DOCUMENT SECTION:
════

The Democratic candidate, Woodrow Wilson, who would almost certainly have lost to Taft had Roosevelt not split the vote, was elected on 41.8% of the ballot, the lowest for any presidential candidate since 1860. Here is the doleful precedent facing any Republican candidate in the next election: to have a vengeful Donald Trump taking enough votes from the Republican candidate to allow President Biden, or possibly Kamala Harris, or indeed virtually any mainstream Democrat, to win with ease in November 2024.

The prospect of the 1912 debacle must be running through the minds of Republican lawmakers when they consider invoking the 25th Amendment to the Constitution to impeach President Trump for inciting the mob to attack the Capitol, an extraordinarily irresponsible thing to have done and which led to the deaths of five people. Were they successfully to impeach the President in the thirteen days remaining before Joe Biden’s inauguration, Trump would not be allowed to stand in November 2024.

Of course, that does not mean that the Trumpites would meekly return to the Republican fold: they would not. They would probably become even more infuriated by the political system that prevented their hero from reprising the last four years. But there are plenty of other people bearing the Trump name – even Eric himself – who might stand under a Bull Moose style ticket in the hope of splitting the vote. He would do it in a spirit of vengeance against the Republican Party, one that is evident in his tweet. Yet without Donald J. Trump on the ballot, the threat might at least be blunted.

One has to go back to London’s Gordon Riots of June 1780 to find a British precedent for a mob violently forcing itself into the chamber of the legislature. Spain saw shots fired into the ceiling of its parliament, the Cortes, during Colonel Antonio Tejero’s attempted fascist coup d’etat in February 1981. But in both cases, the heads of state – George III and King Juan Carlos – were adamantly opposed to the incursions. What makes this event so unprecedented is that they were clearly incited by the American head of state himself.

The Capitol building itself is iconic of American democracy, and thus of the Free World, but Washington DC is not the only capital that is outrageously under-defended from rioters. Last June, the statue of Sir Winston Churchill in Parliament Square in London and the Cenotaph itself – the monument to Britain’s dead of the two world wars – were daubed with paint by Black Lives Matter demonstrators. In 2018, the Arc de Triomphe – where France’s Unknown Warrior is buried – was vandalised by gilet jaune protesters in Paris. But, once again, Boris Johnson and Emmanuel Macron denounced this monstrous vandalism of their sacred national sites, rather than actively encouraging it as Trump did.

════

SUPPLIED INFORMATION:
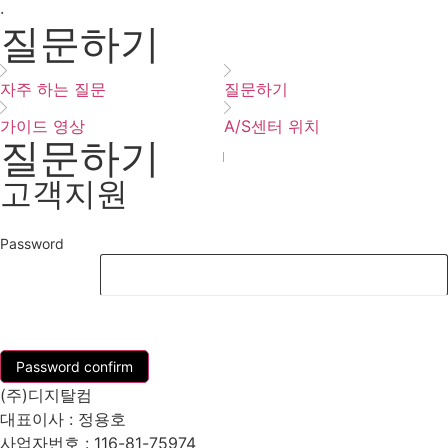
·
질문하기
자주 하는 질문
질문하기
가이드 영상
A/S센터 위치
질문하기
고객지원
Password
List
Password confirm
(주)디지탈컴
대표이사 : 정용호
사업자번호 :
116-81-75974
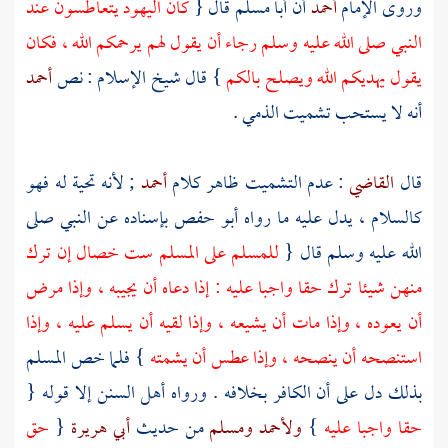
وروى الإمام
أحمد
أن
أبا مسلم
قال {
كان
اليهود
يتعاطسون عند
النبي صلى الله عليه وسلم رجاء أن يقول لهم يرحمكم الله ، فكان
يقول يهديكم الله ويصلح بالكم
} قال
شيخ الإسلام
: نص
أحمد
أنه لا يستحب تشميت الذمي .
قال
القاضي
: عدم التشميت ظاهر كلام
أحمد
; لأنه تحية له فهو
كالسلام ، يدل عليه ما رواه
أبو حفص
بإسناده عن النبي صلى
الله عليه وسلم قال {
للمسلم على المسلم ست خصال إن ترك
منهن شيئا ترك حقا واجبا عليه : إذا دعاه أن يجيبه ، وإذا مرض
أن يعوده ، وإذا مات أن يشيعه ، وإذا لقيه أن يسلم عليه ، وإذا
استنصحه أن ينصحه ، وإذا عطس أن يشمته
} فلما خص المسلم
بذلك دل على أن الكافر بخلافه . ورواه أهل السنن إلا قوله {
حقا واجبا عليه
}
ولأحمد
ومسلم
من حديث
أبي هريرة
{
حق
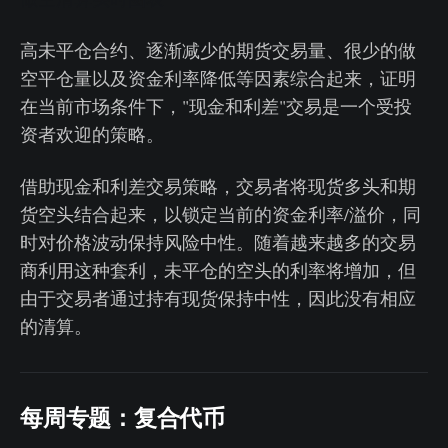
高未平仓合约、逐渐减少的期货交易量、很少的做
空平仓量以及资金利率降低等因素综合起来，证明
在当前市场条件下，"现金和利差"交易是一个受投
资者欢迎的策略。
借助现金和利差交易策略，交易者将现货多头和期
货空头结合起来，以锁定当前的资金利率/溢价，同
时对价格波动保持风险中性。随着越来越多的交易
商利用这种套利，未平仓的空头的利率将增加，但
由于交易者通过持有现货保持中性，因此没有相应
的清算。
每周专题：复合代币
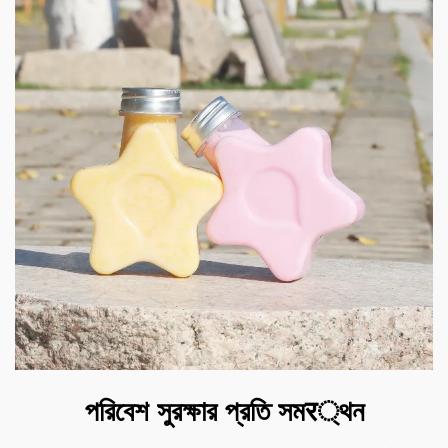
পরিবেশ সুরক্ষার প্রতি সমर্থন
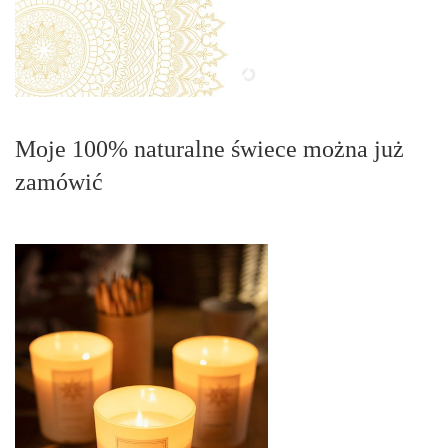
Moje 100% naturalne świece można już
zamówić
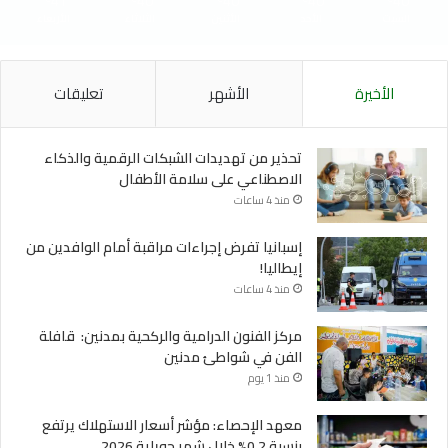
41
40
40
40
40
السبت
الأحد
الأثنين
الثلاثاء
الأربعاء
الأخيرة
الأشهر
تعليقات
تحذير من تهديدات الشبكات الرقمية والذكاء
الاصطناعي على سلامة الأطفال
منذ 4 ساعات
إسبانيا تفرض إجراءات مراقبة أمام الوافدين من
إيطاليا!
منذ 4 ساعات
مركز الفنون الدرامية والركحية بمدنين: قافلة
الفن في شواطئ مدنين
منذ 1 يوم
معهد الإحصاء: مؤشر أسعار الاستهلاك يرتفع
بنسبة 0,2% خلال شهر جويلية 2026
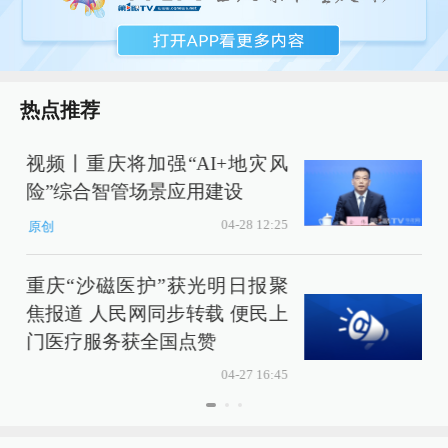
热点推荐
视频丨重庆将加强“AI+地灾风
险”综合智管场景应用建设
04-28 12:25
原创
重庆“沙磁医护”获光明日报聚
焦报道 人民网同步转载 便民上
门医疗服务获全国点赞
04-27 16:45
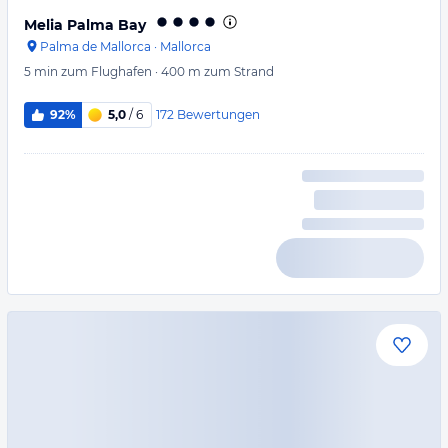
Melia Palma Bay
Palma de Mallorca
·
Mallorca
5 min
zum Flughafen
·
400 m
zum Strand
172
Bewertungen
92%
5,0
/ 6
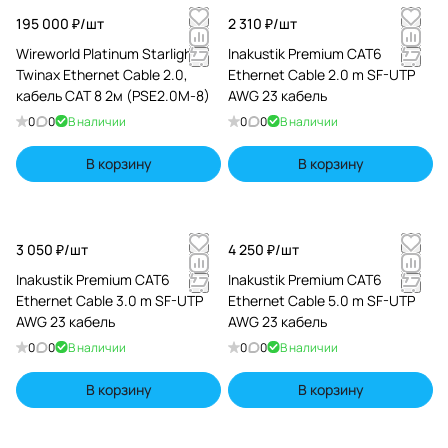
195 000 ₽/
шт
2 310 ₽/
шт
Wireworld Platinum Starlight 8
Inakustik Premium CAT6
Twinax Ethernet Cable 2.0,
Ethernet Cable 2.0 m SF-UTP
кабель CAT 8 2м (PSE2.0M-8)
AWG 23 кабель
0
0
В наличии
0
0
В наличии
В корзину
В корзину
3 050 ₽/
шт
4 250 ₽/
шт
Inakustik Premium CAT6
Inakustik Premium CAT6
Ethernet Cable 3.0 m SF-UTP
Ethernet Cable 5.0 m SF-UTP
AWG 23 кабель
AWG 23 кабель
0
0
В наличии
0
0
В наличии
В корзину
В корзину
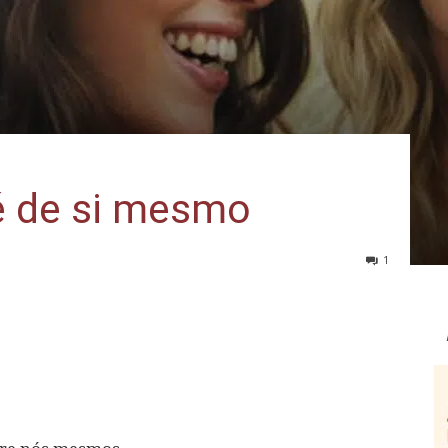
té de si mesmo
1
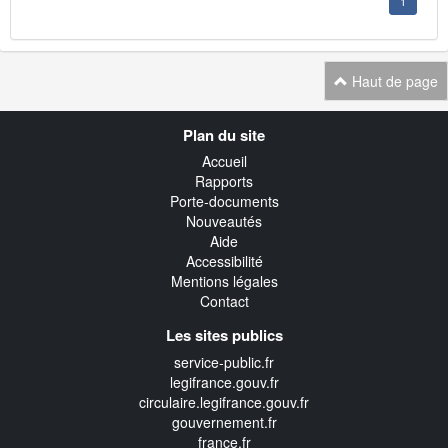
1
Haut de page
Navigation
Plan du site
transverse
Accueil
Rapports
Porte-documents
Nouveautés
Aide
Accessibilité
Mentions légales
Contact
Les sites publics
service-public.fr
legifrance.gouv.fr
circulaire.legifrance.gouv.fr
gouvernement.fr
france.fr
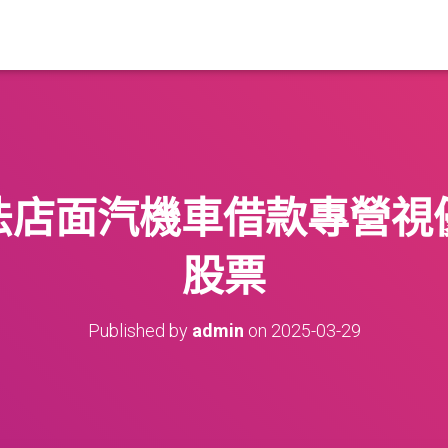
店面汽機車借款專營視優
股票
Published by
admin
on
2025-03-29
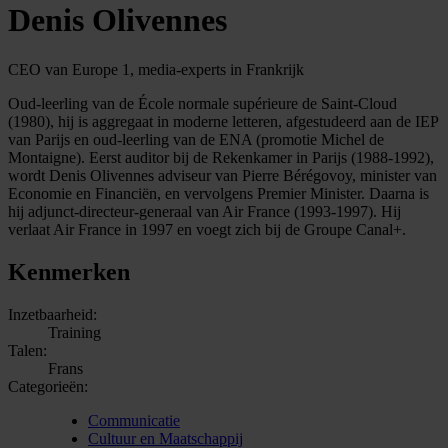
Denis Olivennes
CEO van Europe 1, media-experts in Frankrijk
Oud-leerling van de École normale supérieure de Saint-Cloud
(1980), hij is aggregaat in moderne letteren, afgestudeerd aan de IEP
van Parijs en oud-leerling van de ENA (promotie Michel de
Montaigne). Eerst auditor bij de Rekenkamer in Parijs (1988-1992),
wordt Denis Olivennes adviseur van Pierre Bérégovoy, minister van
Economie en Financiën, en vervolgens Premier Minister. Daarna is
hij adjunct-directeur-generaal van Air France (1993-1997). Hij
verlaat Air France in 1997 en voegt zich bij de Groupe Canal+.
Kenmerken
Inzetbaarheid:
Training
Talen:
Frans
Categorieën:
Communicatie
Cultuur en Maatschappij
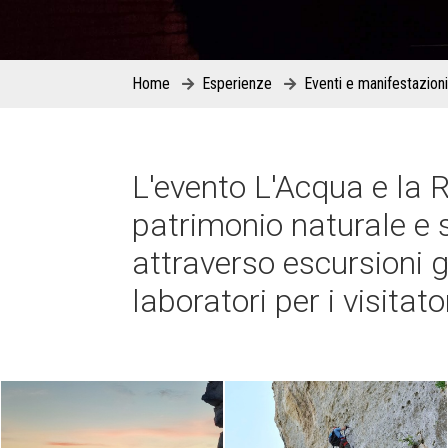
Home
Esperienze
Eventi e manifestazioni
L'evento L'Acqua e la R
patrimonio naturale e 
attraverso escursioni g
laboratori per i visitato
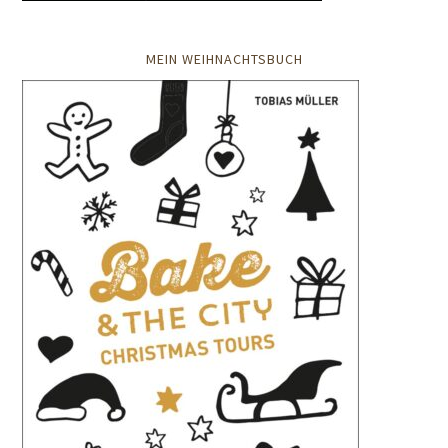
MEIN WEIHNACHTSBUCH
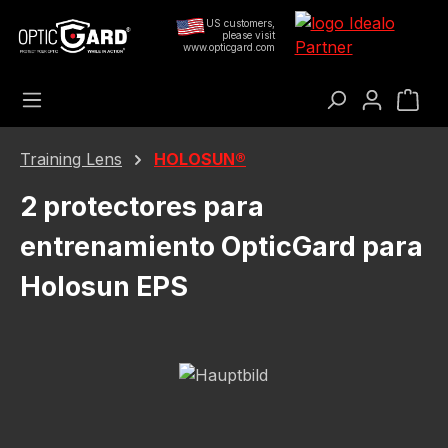
Saltar al contenido principal
US customers,
please visit
www.opticgard.com
El c
Training Lens
HOLOSUN®
2 protectores para
entrenamiento OpticGard para
Holosun EPS
Omitir galería de imágenes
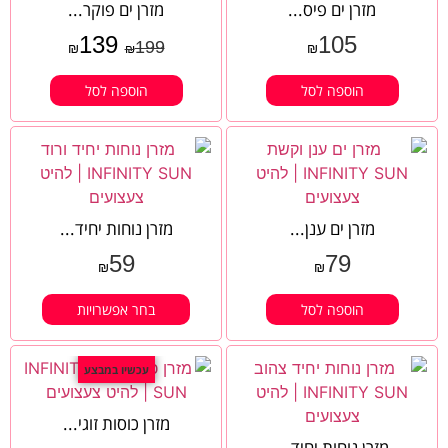
מזרן ים פיס...
מזרן ים פוקר...
139
105
199
₪
₪
₪
הוספה לסל
הוספה לסל
מזרן ים ענן...
מזרן נוחות יחיד...
59
79
₪
₪
הוספה לסל
בחר אפשרויות
עכשיו במבצע
מזרן כוסות זוגי...
מזרן נוחות יחיד...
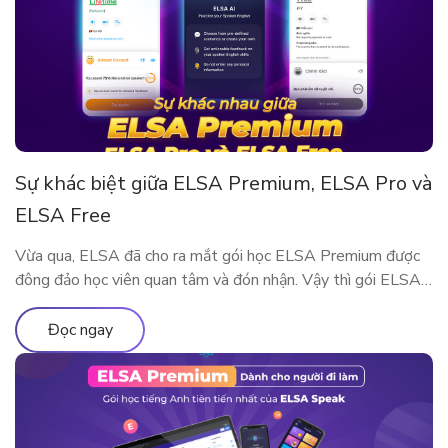
Sự khác biệt giữa ELSA Premium, ELSA Pro và
ELSA Free
Vừa qua, ELSA đã cho ra mắt gói học ELSA Premium được
đông đảo học viên quan tâm và đón nhận. Vậy thì gói ELSA
Premium có gì khác so với ELSA Pro và ELSA Free? Hãy
cùng tìm hiểu qua bài viết này nhé!
Đọc ngay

════

ABOUT THIS EXERCISE:
In the piece on Trump and the 1912 split vote, give the passage from "The prospect of" to "stand in November 2024." again, with "debacle" changed to "defeat".

TASK RESULT:
The prospect of the 1912 defeat must be running through the minds of Republican lawmakers when they consider invoking the 25th Amendment to the Constitution to impeach President Trump for inciting the mob to attack the Capitol, an extraordinarily irresponsible thing to have done and which led to the deaths of five people. Were they successfully to impeach the President in the thirteen days remaining before Joe Biden’s inauguration, Trump would not be allowed to stand in November 2024.